Interrogé sur la possibilité pour Bruxelles de contrôler davantage les budgets nationaux, le ministre français du Budget, Jérôme Cahuzac, a indiqué que "c'est bien de cela dont on parle".

"Il faut que la France et l'Allemagne s'entendent. (...) Il faut que l'Allemagne cesse de fantasmer l'inflation (...) et puis il faut que la France comprenne que c'est aussi peut-être l'intérêt de notre pays, de la France, de procéder à ce partage de souveraineté", a-t-il expliqué.

Mercredi soir, le président français François Hollande et Mme Merkel se retrouveront à Paris pour aplanir, espèrent les marchés, leurs divergences.

Le président de l'Union européenne, Herman Van Rompuy, a de son côté proposé de renforcer l'intégration de la zone euro via un contrôle accru des budgets nationaux par Bruxelles et la mise en place d'une union bancaire. M. Van Rompuy a remis ces propositions lundi soir à ses partenaires européens qui en discuteront jeudi et vendredi lors du sommet européen.

Ce rapport n'est pas convaincant, a toutefois déploré dès mardi le ministre allemand adjoint aux Affaires étrangères, jugeant que le document insistait trop sur une éventuelle mutualisation de la dette. "Il n'y a pas de message rassurant en provenance de l'Europe. A quelques jours du sommet européen, les différends entre dirigeants européens font craindre un dangereux immobilisme", jugent ainsi les analystes du Crédit Mutuel-CIC.

Comme souvent à la veille de ces réunions décisives, les Européens peinent en effet à convaincre.

Les bourses européennes ont certes ouvert timidement en hausse mardi, mais pour mieux replonger dans le rouge en milieu de matinée, avant de clôturer en légère baisse ou à l'équilibre. Wall Street a toutefois terminé en légère hausse. La Bourse de Madrid a chuté de son côté de 1,44% après une baisse de 3% la veille.

Car l'Espagne reste au centre des préoccupations. La demande d'aide officielle transmise à la zone euro par le pays pour ses banques n'a pas empêché l'agence d'évaluation financière Moody's d'abaisser la note de 28 des établissements du pays.
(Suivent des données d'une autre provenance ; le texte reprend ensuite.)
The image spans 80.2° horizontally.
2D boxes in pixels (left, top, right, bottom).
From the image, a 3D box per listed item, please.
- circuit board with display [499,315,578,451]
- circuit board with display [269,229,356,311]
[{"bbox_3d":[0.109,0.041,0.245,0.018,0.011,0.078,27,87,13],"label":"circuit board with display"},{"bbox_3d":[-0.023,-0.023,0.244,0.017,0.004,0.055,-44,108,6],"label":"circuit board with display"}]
Dans ce contexte très tendu, l'Etat espagnol a emprunté mardi 3,077 milliards d'euros à trois et six mois, légèrement au-dessus de la fourchette visée, mais à des taux d'intérêt doublés, voire triplés. Idem en Italie où l'Etat a emprunté 3,9 milliards d'euros à des taux également en forte hausse.

Outre la demande d'aide de la part de l'Espagne, les Européens ont reçu lundi celle émanant de Chypre, dont le secteur bancaire hypertrophié subit par ricochet la crise grecque. Chypre est le 5e pays de l'UE à effectuer cette démarche auprès des autorités européennes. Les ministres des Finances de la zone euro, qui forment l'Eurogroupe, ont prévu de s'entretenir de ces demandes lors d'une conférence téléphonique mercredi.